Description of the task
Scan the data below for the string "nose". Show every line where it turns up.

Entries supplied

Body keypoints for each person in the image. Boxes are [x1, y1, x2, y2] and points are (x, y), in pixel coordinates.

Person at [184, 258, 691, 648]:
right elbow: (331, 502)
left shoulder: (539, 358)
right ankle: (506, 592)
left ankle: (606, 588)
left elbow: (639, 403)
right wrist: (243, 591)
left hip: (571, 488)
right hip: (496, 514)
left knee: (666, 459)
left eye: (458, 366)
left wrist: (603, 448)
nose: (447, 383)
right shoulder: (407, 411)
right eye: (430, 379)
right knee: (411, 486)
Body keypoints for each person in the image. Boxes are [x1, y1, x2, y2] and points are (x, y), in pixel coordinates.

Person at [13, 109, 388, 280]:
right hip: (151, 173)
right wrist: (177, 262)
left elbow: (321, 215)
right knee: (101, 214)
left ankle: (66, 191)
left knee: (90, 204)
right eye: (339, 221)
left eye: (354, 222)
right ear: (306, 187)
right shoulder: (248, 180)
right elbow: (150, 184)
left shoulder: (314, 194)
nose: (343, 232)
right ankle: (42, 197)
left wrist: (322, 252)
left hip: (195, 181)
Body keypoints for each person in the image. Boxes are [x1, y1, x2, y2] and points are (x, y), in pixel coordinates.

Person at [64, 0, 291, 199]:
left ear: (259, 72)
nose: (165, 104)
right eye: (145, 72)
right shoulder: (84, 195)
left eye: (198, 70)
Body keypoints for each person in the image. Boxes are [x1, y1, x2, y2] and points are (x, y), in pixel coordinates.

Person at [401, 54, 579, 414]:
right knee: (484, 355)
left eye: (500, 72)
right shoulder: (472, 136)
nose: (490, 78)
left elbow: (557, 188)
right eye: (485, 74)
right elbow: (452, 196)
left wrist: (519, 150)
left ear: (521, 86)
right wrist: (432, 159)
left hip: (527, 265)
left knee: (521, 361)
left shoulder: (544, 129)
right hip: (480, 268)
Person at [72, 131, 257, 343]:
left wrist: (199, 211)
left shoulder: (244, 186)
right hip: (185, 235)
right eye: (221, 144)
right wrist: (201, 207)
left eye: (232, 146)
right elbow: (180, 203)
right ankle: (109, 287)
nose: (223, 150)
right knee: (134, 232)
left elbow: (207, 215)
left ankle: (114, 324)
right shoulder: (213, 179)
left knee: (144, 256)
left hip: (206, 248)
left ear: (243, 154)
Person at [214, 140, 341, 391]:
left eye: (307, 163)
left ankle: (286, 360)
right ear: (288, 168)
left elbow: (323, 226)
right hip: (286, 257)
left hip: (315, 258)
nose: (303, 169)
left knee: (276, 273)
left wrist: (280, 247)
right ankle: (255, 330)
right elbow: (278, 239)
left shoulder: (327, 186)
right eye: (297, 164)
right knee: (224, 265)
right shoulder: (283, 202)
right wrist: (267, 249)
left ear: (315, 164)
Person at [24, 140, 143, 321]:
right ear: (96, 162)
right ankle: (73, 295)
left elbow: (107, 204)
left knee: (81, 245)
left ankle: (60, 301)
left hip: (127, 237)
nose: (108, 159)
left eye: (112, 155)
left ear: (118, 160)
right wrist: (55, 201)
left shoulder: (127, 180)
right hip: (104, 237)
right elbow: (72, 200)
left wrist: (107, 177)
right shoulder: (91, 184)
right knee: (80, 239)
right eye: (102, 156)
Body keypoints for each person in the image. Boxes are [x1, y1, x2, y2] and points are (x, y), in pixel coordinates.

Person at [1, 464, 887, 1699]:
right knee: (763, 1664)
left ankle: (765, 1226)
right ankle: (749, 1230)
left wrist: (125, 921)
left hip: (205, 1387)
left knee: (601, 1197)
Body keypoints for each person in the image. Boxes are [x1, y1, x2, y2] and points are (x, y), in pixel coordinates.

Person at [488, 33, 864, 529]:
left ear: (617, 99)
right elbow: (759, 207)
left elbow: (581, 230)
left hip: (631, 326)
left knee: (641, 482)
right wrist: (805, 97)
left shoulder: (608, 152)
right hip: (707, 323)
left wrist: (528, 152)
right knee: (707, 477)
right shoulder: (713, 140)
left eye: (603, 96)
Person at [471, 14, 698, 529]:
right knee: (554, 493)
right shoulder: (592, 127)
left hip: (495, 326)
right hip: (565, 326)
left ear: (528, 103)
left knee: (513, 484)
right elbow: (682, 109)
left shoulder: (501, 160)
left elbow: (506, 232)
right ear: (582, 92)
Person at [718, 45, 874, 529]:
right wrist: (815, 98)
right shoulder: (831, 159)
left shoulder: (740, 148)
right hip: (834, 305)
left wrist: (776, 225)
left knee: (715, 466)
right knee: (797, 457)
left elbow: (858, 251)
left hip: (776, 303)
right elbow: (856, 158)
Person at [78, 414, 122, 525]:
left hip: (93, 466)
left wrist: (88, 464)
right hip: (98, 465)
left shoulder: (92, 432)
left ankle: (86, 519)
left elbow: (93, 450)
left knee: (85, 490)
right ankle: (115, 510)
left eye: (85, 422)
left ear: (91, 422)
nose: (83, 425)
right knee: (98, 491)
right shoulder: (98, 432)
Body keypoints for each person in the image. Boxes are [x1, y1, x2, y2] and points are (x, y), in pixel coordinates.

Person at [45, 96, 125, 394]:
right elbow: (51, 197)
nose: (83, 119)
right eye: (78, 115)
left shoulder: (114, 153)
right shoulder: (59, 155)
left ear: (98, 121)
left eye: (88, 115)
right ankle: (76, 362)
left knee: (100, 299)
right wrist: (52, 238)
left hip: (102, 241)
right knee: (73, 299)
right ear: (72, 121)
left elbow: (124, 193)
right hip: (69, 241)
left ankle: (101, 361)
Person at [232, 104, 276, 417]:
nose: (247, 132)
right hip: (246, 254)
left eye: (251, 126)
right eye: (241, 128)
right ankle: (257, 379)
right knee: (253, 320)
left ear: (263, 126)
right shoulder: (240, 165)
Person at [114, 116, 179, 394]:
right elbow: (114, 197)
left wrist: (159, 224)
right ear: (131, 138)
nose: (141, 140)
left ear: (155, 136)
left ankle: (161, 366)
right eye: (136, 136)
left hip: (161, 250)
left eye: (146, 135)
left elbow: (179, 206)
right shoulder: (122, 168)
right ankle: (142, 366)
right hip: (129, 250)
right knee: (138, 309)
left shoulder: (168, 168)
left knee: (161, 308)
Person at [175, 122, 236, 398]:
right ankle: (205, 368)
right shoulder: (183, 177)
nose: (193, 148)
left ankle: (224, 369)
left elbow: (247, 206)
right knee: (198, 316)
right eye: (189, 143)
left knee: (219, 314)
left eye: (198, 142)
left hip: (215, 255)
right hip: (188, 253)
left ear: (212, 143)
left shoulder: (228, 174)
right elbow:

Exercise solution
nose: (447, 383)
nose: (343, 232)
nose: (165, 104)
nose: (490, 78)
nose: (223, 150)
nose: (303, 169)
nose: (108, 159)
nose: (83, 425)
nose: (83, 119)
nose: (247, 132)
nose: (141, 140)
nose: (193, 148)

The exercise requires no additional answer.